Básicamente, ese es el compromiso que hemos asumido. Por un lado, brindar un buen servicio, y por otro, brindar un aporte académico a la sociedad. Esto ayuda a que el Estudio tenga presencia en el ámbito profesional, pero también en el campo de la enseñanza, de la escritura y de la organización de eventos.

ED: Usted ha sido entrenador de distintos equipos que han participado en el Moot de Arbitraje. ¿Cómo calificaría esta experiencia?

AB: Claramente, es la mejor experiencia académica de mi vida. Descubrí los Moots hace relativamente poco tiempo, siendo designado casi accidentalmente como entrenador. La verdad, lo que más me impresiona de esta actividad es ver cuánto crecen los chicos. Es casi como llevar una Maestría, porque se organiza a partir de un curso de la Universidad, y luego se seleccionan los equipos y se les entrena.
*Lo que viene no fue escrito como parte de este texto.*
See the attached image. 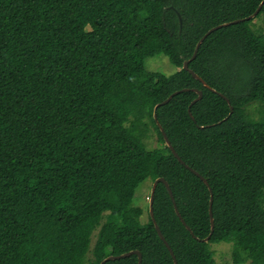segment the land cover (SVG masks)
Instances as JSON below:
<instances>
[{"label":"trees","instance_id":"1","mask_svg":"<svg viewBox=\"0 0 264 264\" xmlns=\"http://www.w3.org/2000/svg\"><path fill=\"white\" fill-rule=\"evenodd\" d=\"M260 5L0 0V264H174L153 220L177 264H216L221 242L233 264H264V32L222 27L188 64L198 79L182 68ZM159 55L177 71H147ZM159 178L189 230L163 183L141 224L134 195Z\"/></svg>","mask_w":264,"mask_h":264},{"label":"rangeland","instance_id":"2","mask_svg":"<svg viewBox=\"0 0 264 264\" xmlns=\"http://www.w3.org/2000/svg\"><path fill=\"white\" fill-rule=\"evenodd\" d=\"M251 29L255 33L264 32V17L261 16L253 20L250 24ZM144 67L149 72H160L165 75H171L177 70L169 63L168 59L163 56H153L148 57L144 61ZM250 109L253 111V115L257 118L256 109L257 105H251ZM142 141L149 153H154L158 148L161 147V143L159 142L157 135L149 128L148 133L142 137ZM151 183H144L135 193L134 199L132 202V207L137 206L140 207L143 211L142 216L140 217L141 224H144L148 220V210H149V197L151 190ZM97 231H95L92 235V243L96 239ZM210 250L213 252V258L216 264H233L231 259V250L232 244L228 243H212L210 244Z\"/></svg>","mask_w":264,"mask_h":264},{"label":"water","instance_id":"3","mask_svg":"<svg viewBox=\"0 0 264 264\" xmlns=\"http://www.w3.org/2000/svg\"><path fill=\"white\" fill-rule=\"evenodd\" d=\"M262 4H263V2L261 3V5H262ZM261 5L258 7V9H257V10H256L251 16L247 17L246 19L235 20V21L230 22V23L221 24V25H218V26L213 27V28H211L210 30H208V31H207V32H206V33L200 38V40L197 42L192 57H191L188 61H186V62L183 63V67H182V68H183L184 70L189 71V73H190L193 77H195V78L198 79V77H197L192 71H190V70L188 69V64H189L191 61H193V60L195 59L196 54H197V51H198V49H199L201 43L205 40V38H206L208 35H210L212 32H214V31H216V30H218V29H220V28H222V27H226V26H229V25H231V24H238L239 22H242V21H245V20L254 19V18L256 17V15L259 13V10H260ZM179 22L181 23V19H180V17H179ZM200 81L203 83L204 86L207 87V85H206L202 80H200ZM179 92H181V91H176V92H174L173 94H171L166 100H164V101L161 102L160 104L156 105L155 108H154V110H156V108H158L159 106H162V105L167 104V103L171 100V98H172L173 96H175L176 94H178ZM196 93H197L198 96H197V98H196L191 104L196 103V102L199 101V100L201 99V97H202V93H201L200 91H197ZM221 97H223V96H221ZM223 98L228 102V100H227L225 97H223ZM230 110L232 111V108H230ZM188 112H189V111H188ZM189 116L192 118L190 112H189ZM154 119L156 120V116H155V115H154ZM160 131H161L162 136H163V139H164V141H165V145L170 149V151H171V153L174 155V157H175V158H176L181 164H183L182 161L180 160V158L178 157V155L176 154V152L174 151V149L172 148V146L170 145V143H169V141H168V139H167L165 133L163 132V130L160 129ZM191 171H192V170H191ZM192 173L195 174L196 176H198V177H199V178H200V179H201V180L207 185L206 181H205V180H204V179H203L198 173H196V172H194V171H192ZM158 183H163V184L165 185V187H166V189H167V191H168V194H169V196H170V199H171V201H172V203H173V206H174V210H175L176 215L178 216V218L180 219V221L182 222V224L186 227V229L189 230V228L185 225L184 221L181 219V217H180V215H179V213H178V211H177V208H176V205H175V203H174V199H173V196H172V193H171V191H170V188H169L168 184H167V183L165 182V180L162 179V178H159V179L155 180V181L153 182L152 187H151V190H150V197H149V214H150L151 218L153 219V212H152V210H153L154 191H155V188H156V186H157ZM209 217H210L211 231H210L209 236H208L206 239H204L203 242H208L210 236H211L212 233H213V227H214V225H213V218H212V195L210 196V201H209ZM153 223H154L155 230H156V232H157L159 238L163 241V243L165 244L166 248L168 249V251H169V253H170V255H171V257H172V259H173V261H174V264H177V262H176V260H175V257H174V255H173V252L171 251L170 247L168 246V244H167L166 241L164 240V238H163V236H162V234H161V232H160V229H159V227L155 224L154 220H153ZM132 254H135V255L138 256V264H141V259H142V257H141V254H140L139 252H137V251H133V252L125 253V254H122V255H119V256H110V257H107V258H106L104 261H102L100 264H104L106 261L120 260V259L126 258V257H128V256H130V255H132Z\"/></svg>","mask_w":264,"mask_h":264}]
</instances>
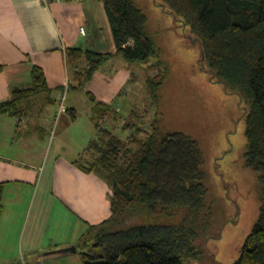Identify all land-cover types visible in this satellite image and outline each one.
<instances>
[{
  "label": "trees",
  "instance_id": "trees-1",
  "mask_svg": "<svg viewBox=\"0 0 264 264\" xmlns=\"http://www.w3.org/2000/svg\"><path fill=\"white\" fill-rule=\"evenodd\" d=\"M117 53L128 62L146 60L154 44L146 34V16L131 0H101ZM198 41L211 75L244 105L246 145L243 164L256 177L259 213L252 247L244 246L233 264H264V0H159ZM110 54L68 48V89L83 90ZM3 67L0 65V73ZM159 80V81H158ZM162 80L147 81L154 86ZM46 90L43 72L32 69V86L15 89L0 102V115H19V103ZM91 119L96 133L73 164L108 184L110 217L89 225L76 249L83 264H187L204 258L197 244L213 218L206 202L202 154L182 133L159 134L124 123L130 135L119 138L102 120L117 121L118 112L96 101ZM142 133V136H138ZM138 134V135H137ZM1 193V189H0ZM179 217L170 224H135L139 217Z\"/></svg>",
  "mask_w": 264,
  "mask_h": 264
},
{
  "label": "crops",
  "instance_id": "crops-1",
  "mask_svg": "<svg viewBox=\"0 0 264 264\" xmlns=\"http://www.w3.org/2000/svg\"><path fill=\"white\" fill-rule=\"evenodd\" d=\"M68 48L110 54L86 87L96 101L117 108L114 98L128 85L131 72L120 64L111 75L116 70L111 63L123 56L117 53L101 0H0V102L13 90L32 86L34 67L42 70L46 86L19 103L18 116L0 115V264H82L77 252L60 250L76 246L89 225L111 214L106 181L73 164L95 136L93 104L89 101L92 136L78 141L58 136L49 143L57 108L46 121L41 114L53 98L45 97L39 109L32 102L52 91L58 100L70 80ZM66 106L60 123L71 125L78 107L73 101ZM109 120L102 122L108 126Z\"/></svg>",
  "mask_w": 264,
  "mask_h": 264
},
{
  "label": "rangeland",
  "instance_id": "rangeland-1",
  "mask_svg": "<svg viewBox=\"0 0 264 264\" xmlns=\"http://www.w3.org/2000/svg\"><path fill=\"white\" fill-rule=\"evenodd\" d=\"M131 1L146 16V34L154 44V53L146 60L108 61V66L115 64L111 75L121 68L120 64L131 72L128 85L114 98L117 108L113 111L118 112V119H110L108 127L124 139L131 133L122 128L124 123L134 124L143 132H150L154 123L162 136L178 132L197 142L202 154L206 202L212 206L213 218L197 242L204 250V258L187 264H233L244 246L252 247V229L259 213L256 177L243 164L245 107L238 95L230 93L211 75L198 41L159 0ZM156 76H162V80L149 85L147 81ZM93 91L100 95L97 89ZM86 92L87 87L67 93L66 104L73 101L78 107L76 121L71 125L69 121L59 122L53 138L48 136L49 143L58 136L78 141L82 136L93 135ZM47 96L53 102L43 105V121L57 108L54 92L42 93L32 101L39 109ZM102 126L107 125L102 122ZM178 221L177 216H144L127 219L124 227Z\"/></svg>",
  "mask_w": 264,
  "mask_h": 264
},
{
  "label": "built area",
  "instance_id": "built-area-1",
  "mask_svg": "<svg viewBox=\"0 0 264 264\" xmlns=\"http://www.w3.org/2000/svg\"><path fill=\"white\" fill-rule=\"evenodd\" d=\"M80 33L81 34L85 33L83 28H80ZM68 84H69V80H66L64 90L58 98L57 109H56L55 115L52 120L51 138H53L56 127L58 123L60 122L62 116L67 113L66 96H67V91H68Z\"/></svg>",
  "mask_w": 264,
  "mask_h": 264
},
{
  "label": "water",
  "instance_id": "water-1",
  "mask_svg": "<svg viewBox=\"0 0 264 264\" xmlns=\"http://www.w3.org/2000/svg\"><path fill=\"white\" fill-rule=\"evenodd\" d=\"M76 248L71 247V248H64L60 250V253H68V252H75Z\"/></svg>",
  "mask_w": 264,
  "mask_h": 264
}]
</instances>
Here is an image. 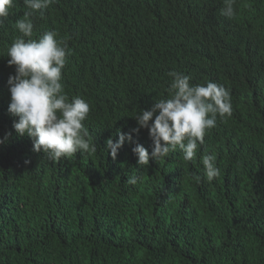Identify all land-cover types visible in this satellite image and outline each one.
Here are the masks:
<instances>
[{"label":"trees","instance_id":"1","mask_svg":"<svg viewBox=\"0 0 264 264\" xmlns=\"http://www.w3.org/2000/svg\"><path fill=\"white\" fill-rule=\"evenodd\" d=\"M223 6L57 0L36 13L33 38H69L65 91L89 102L84 124L97 145L53 161L17 136L8 112L6 52L28 11L15 0L0 24V140L10 133L0 144V264H264V0H236L231 19ZM172 71L230 89L231 116H217L193 162L177 149L139 166L132 148L151 153L147 129L113 159L107 139L169 97ZM206 154L220 169L211 182Z\"/></svg>","mask_w":264,"mask_h":264},{"label":"clouds","instance_id":"2","mask_svg":"<svg viewBox=\"0 0 264 264\" xmlns=\"http://www.w3.org/2000/svg\"><path fill=\"white\" fill-rule=\"evenodd\" d=\"M56 2L23 0L28 11L15 22L19 35L6 52L8 65L15 66V75H9L7 79L8 112L16 117L12 127L18 137L32 139L35 152H42L53 161L72 157L78 152L91 154L97 151L95 138L84 124L89 117L90 104L82 96L69 97L63 83V70L71 54L69 38L60 37L56 30L45 31L33 38L34 15H43L44 10ZM235 2L224 0L221 15L233 18ZM14 3L15 0H0V24L10 15ZM168 75L172 77L169 97L156 100L149 110L136 112L137 127L130 133L117 130L118 139H107L106 150L113 159L126 141L135 143L133 133L147 129L152 141L151 153L139 143L132 148L139 166H148L150 160L167 158L177 149L182 151L185 162H193L199 147L205 143L207 131L216 126L217 116H231L230 89L211 81L191 84L190 76L175 71ZM9 135L5 134L0 144L5 143ZM202 165L209 182L220 175L214 154L203 155ZM139 179L132 175L127 182L135 185Z\"/></svg>","mask_w":264,"mask_h":264}]
</instances>
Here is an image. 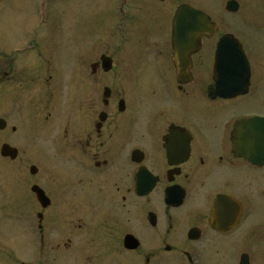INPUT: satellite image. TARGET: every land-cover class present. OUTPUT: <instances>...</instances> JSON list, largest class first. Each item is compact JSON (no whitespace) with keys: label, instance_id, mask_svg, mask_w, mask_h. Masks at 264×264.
<instances>
[{"label":"flooded vegetation","instance_id":"flooded-vegetation-1","mask_svg":"<svg viewBox=\"0 0 264 264\" xmlns=\"http://www.w3.org/2000/svg\"><path fill=\"white\" fill-rule=\"evenodd\" d=\"M106 3L102 31L90 38L99 49L94 57L89 44L85 103L72 104L59 141L60 123L49 111L60 85L54 63L39 56L47 71L25 78L23 67L19 76L7 55L0 59V106L14 89L33 97L47 90L29 103L26 153L46 156L36 140L55 135V152L69 156L71 246L47 238L51 251L72 248V256H88L82 264H178L179 256L206 264L221 255L251 264V247L237 262L235 244L264 237V156L247 150L241 123L264 118V110H249L264 71L253 72L236 31L264 30V0ZM41 189L47 208L55 207L57 194Z\"/></svg>","mask_w":264,"mask_h":264},{"label":"rangeland","instance_id":"rangeland-1","mask_svg":"<svg viewBox=\"0 0 264 264\" xmlns=\"http://www.w3.org/2000/svg\"><path fill=\"white\" fill-rule=\"evenodd\" d=\"M106 1L0 0V59L3 54L7 55L6 57L13 62L12 72H17L19 76L23 67L28 73L25 78L37 72L47 71L48 66L37 61L39 56L44 55L45 60H50L56 67L54 69L59 76L60 85L55 98H50L49 103V111L53 110L54 118L58 120V124L60 123L61 135L55 137L56 140L64 136V126L71 118L68 112L72 113V104L85 103L90 63L93 58L88 54L89 44L94 46V57L95 50L99 49L90 38L102 31L98 23L104 21L103 9L111 7ZM236 32L240 37L243 35L241 38L251 59L253 72L259 69L264 71V30ZM47 75H51L50 72ZM143 84H147L146 78H143ZM16 85L18 84L13 86ZM56 85L58 86L57 82ZM139 88L143 90L145 87L140 83ZM261 88L259 95L250 101L251 111L264 110V82ZM46 92L47 90H42L37 97H33L35 92L14 89L11 101L5 103L6 106H0V118L6 120L8 124L5 131H0V264L83 263V256L80 258L72 256V248L52 252L53 243L47 242V238L59 236L64 238L63 243H66L67 247L71 246L67 241L70 237L69 232H72L70 176L64 171L70 168L69 156L61 157L62 154L55 152L56 149L51 143L55 135L45 141L36 140L37 134L33 136L38 143H34L35 146L41 144L46 156L26 153L28 143L33 144L30 142L32 139L27 138L31 124L28 112L32 114L34 112L32 107H35L33 104L31 107L29 103L36 104L39 97L40 100H44ZM46 116L47 112L44 117ZM12 128H15V132H12ZM3 144H9L18 150L16 160L1 156ZM48 161L50 164L44 165ZM32 166L38 169L34 175L30 173ZM34 185L57 194L60 201L55 207L42 209L31 191ZM40 214L43 215L42 221L39 220ZM39 225L42 226L43 235L46 237L45 249H42ZM237 242L238 240L235 244L237 262L241 252L246 249L249 251L250 246L251 264H264V237L248 240V243L242 240ZM228 250L230 251L231 247ZM232 254L233 252L230 254L231 258ZM221 256L216 261L207 256L206 264H232L229 259H222ZM176 260L178 264H183L181 256Z\"/></svg>","mask_w":264,"mask_h":264},{"label":"water","instance_id":"water-1","mask_svg":"<svg viewBox=\"0 0 264 264\" xmlns=\"http://www.w3.org/2000/svg\"><path fill=\"white\" fill-rule=\"evenodd\" d=\"M247 70L249 69L247 68ZM212 90L213 88L210 89L211 95L213 92ZM220 96L228 97L230 95L220 94ZM241 124H243L245 128L243 140L248 143L249 148H247V150H251L253 152L254 157L257 155V153L264 156V118L256 117L248 121H244ZM4 127H5L4 121L0 120V130L3 129ZM1 156L5 158H9L12 161L16 160L18 157V150L8 144H4L1 148ZM255 159H258V158H253L254 161ZM263 161H264V157H263ZM30 173L32 175L36 174L37 168L35 166H32L30 169ZM32 192L36 195V198L38 202L42 205V207L46 208L48 206V203L45 202L47 200V197L44 191L40 187L35 185L32 187ZM39 218L41 219V215H39ZM242 264H249L248 257L246 256L243 257Z\"/></svg>","mask_w":264,"mask_h":264}]
</instances>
Nuestra participación en los Moots ha sido muy buena. Hemos llegado a las últimas cinco finales, campeonamos en dos y hemos sido subcampeones en las otras tres.

Pero más allá de los resultados, lo importante es el aprendizaje. Los concursantes aprenden cómo ganar, cómo perder y cómo prepararse. Es una formación integral, que requiere preparación académica y emocional, estrategia, capacidad oral y de expresión. Creo que ninguna experiencia en la universidad es tan enriquecedora y da tanta satisfacción a un profesor como involucrarse en actividades de este tipo.

ED: Por otro lado, usted ha participado en actividades como la puesta en escena de la obra teatral “Los Juicios de Núremberg”. ¿Considera que actividades de este tipo son importantes para el desarrollo de los estudiantes?

AB: Actividades como esa han sido un importante aporte de la PUCP. Se comenzó con la creación de cursos como Cine y Derecho, o Literatura y Derecho. Ahora, el Teatro se ha vuelto una actividad importante. En primer lugar, porque enriquece a la profesión. En segundo lugar, porque tanto el Teatro como el Cine son tipos de Arte que están muy relacionados a la profesión del abogado. Los abogados contamos historias y persuadimos con esas historias. El Teatro y el Cine hacen lo mismo. Además, creo que actividades como el Juicio de Núremberg permiten a los profesores involucrar a los alumnos en este proceso.

Yo he participado en la puesta en escena de los Juicios de Núremberg y anteriormente, en la obra “Doce Hombres en Pugna”. Estas obras, además de financiar a los equipos del Moot, son, como dice Alfredo Villavicencio, una muestra de amor de los alumnos y profesores por su Universidad. Yo añadiría que unen actividades que aparentemente no tienen nada en común.

Es muy enriquecedor utilizar herramientas como el Arte para complementar la formación jurídica. Igualmente, es enriquecedor utilizar lo jurídico para complementar el Arte. Nuestros Directores de Teatro han aprendido mucho de Derecho y les sirve para entender las obras que tienen contenido jurídico, y esto ha tenido un resultado tremendamente exitoso.

Ahora, tenemos un profesor de Teatro a tiempo completo que es Malcon Malca, así como el involucramiento de Roberto Ángeles durante muchos años en la enseñanza dentro la Facultad. Esto muestra lo importante que es integrar estas actividades y aprovecharlas para el crecimiento de la Facultad, de los profesores y los alumnos.